Uzbekistan’s central bank on May 4 opted to leave its benchmark interest rate unchanged at 14% per annum. (chart)
"This decision is aimed at ensuring monetary conditions in the economy that contribute to a further slowdown in price growth, as well as the continuation of the positive effect of the March reduction in the main rate to maintain balanced growth in aggregate supply and demand," it said.
The 14% rate was set in March with a 100 bp cut that marked the first change in the key rate in eight months. After Russia invaded Ukraine in February last year, the rate was hiked as high as 17%.
The regulator noted that annual inflation in March and April continued to slow. In those months, it was recorded at 11.7% and 11.0%, respectively.
"Seasonal factors and the effect of the high base of the previous year played an important role in this decline," the central bank said.
Core inflation, reflecting long-term and stable inflationary factors, also showed a significant downward trend in March, slowing to 12.9% in annual terms (it was 13.8% in December 2022). At the same time, the contribution of core inflation to overall inflation was less than 10 pp for the first time since last October.

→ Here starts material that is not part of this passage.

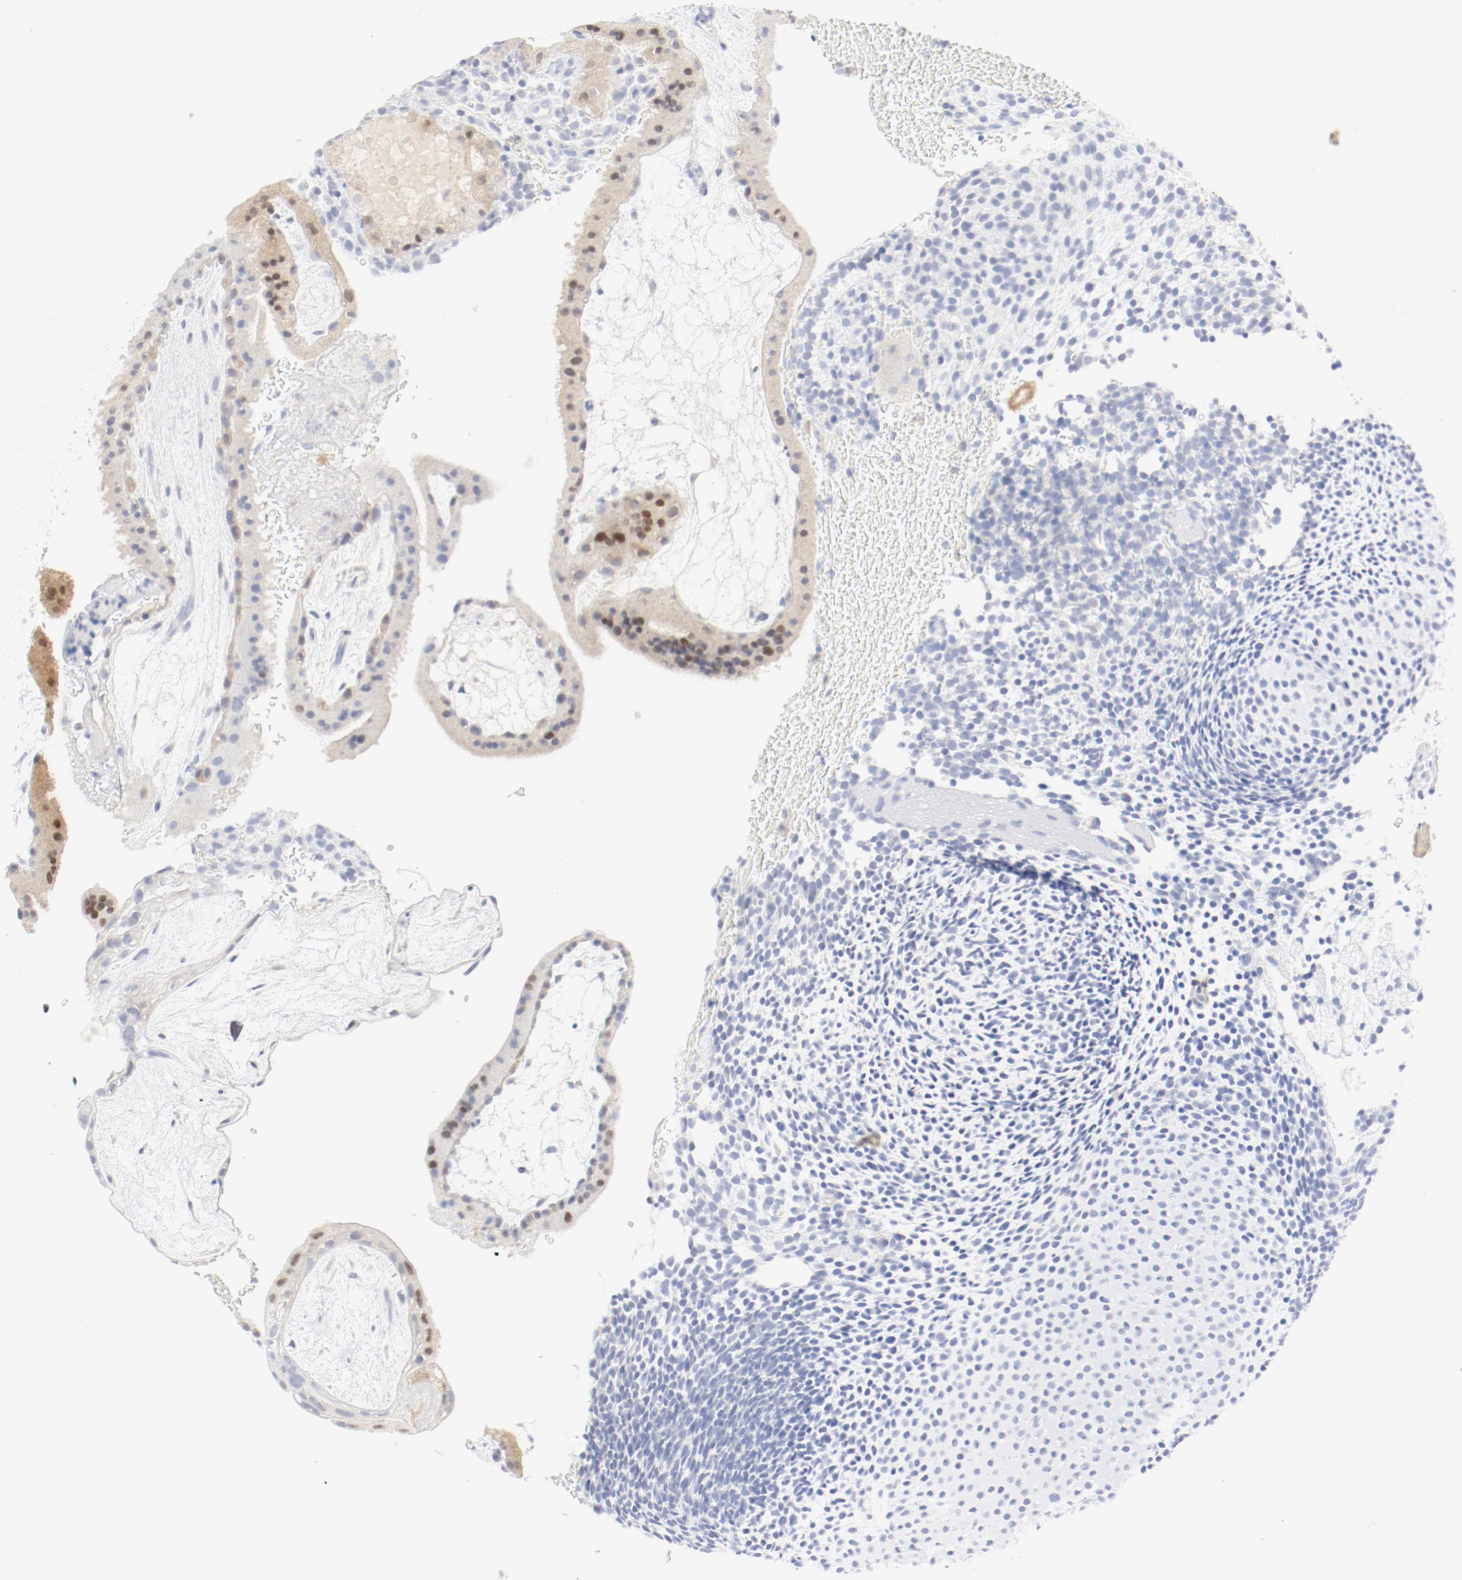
{"staining": {"intensity": "negative", "quantity": "none", "location": "none"}, "tissue": "placenta", "cell_type": "Decidual cells", "image_type": "normal", "snomed": [{"axis": "morphology", "description": "Normal tissue, NOS"}, {"axis": "topography", "description": "Placenta"}], "caption": "Histopathology image shows no significant protein expression in decidual cells of normal placenta.", "gene": "PGM1", "patient": {"sex": "female", "age": 19}}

Inflation expectations of the population and business entities for the next 12 months have, meanwhile, returned to a downward trend, forming at 14.4% and 14.1%, respectively. Also, the median estimate of inflation expectations of the population decreased to 11.5% and, for business entities, to 11.4%.
The tightening of global financial conditions has started to manifest in increased volatility in the global and regional financial markets.
"Despite the relatively rapid application of measures to respond to emerging risks in the international banking system, it is predicted that the rigidity of credit conditions and uncertainty about future risks will remain until the end of the year," the central bank added.
According to the central bank’s updated forecasts of global economic growth, a slowdown is expected in 2H23. Global inflation would continue to decline more slowly than previously expected, the central bank reported.
The forecast range for the inflation rate at the end of the year remained at the level of 8.5−9.5%. "The dynamics of inflation expectations, moderately tight monetary conditions in the money market and the stabilisation of the situation with the supply of basic goods increase confidence in the formation of inflation in the middle of this forecast corridor," the regulator concluded.
The central bank will next review its monetary policy on June 15.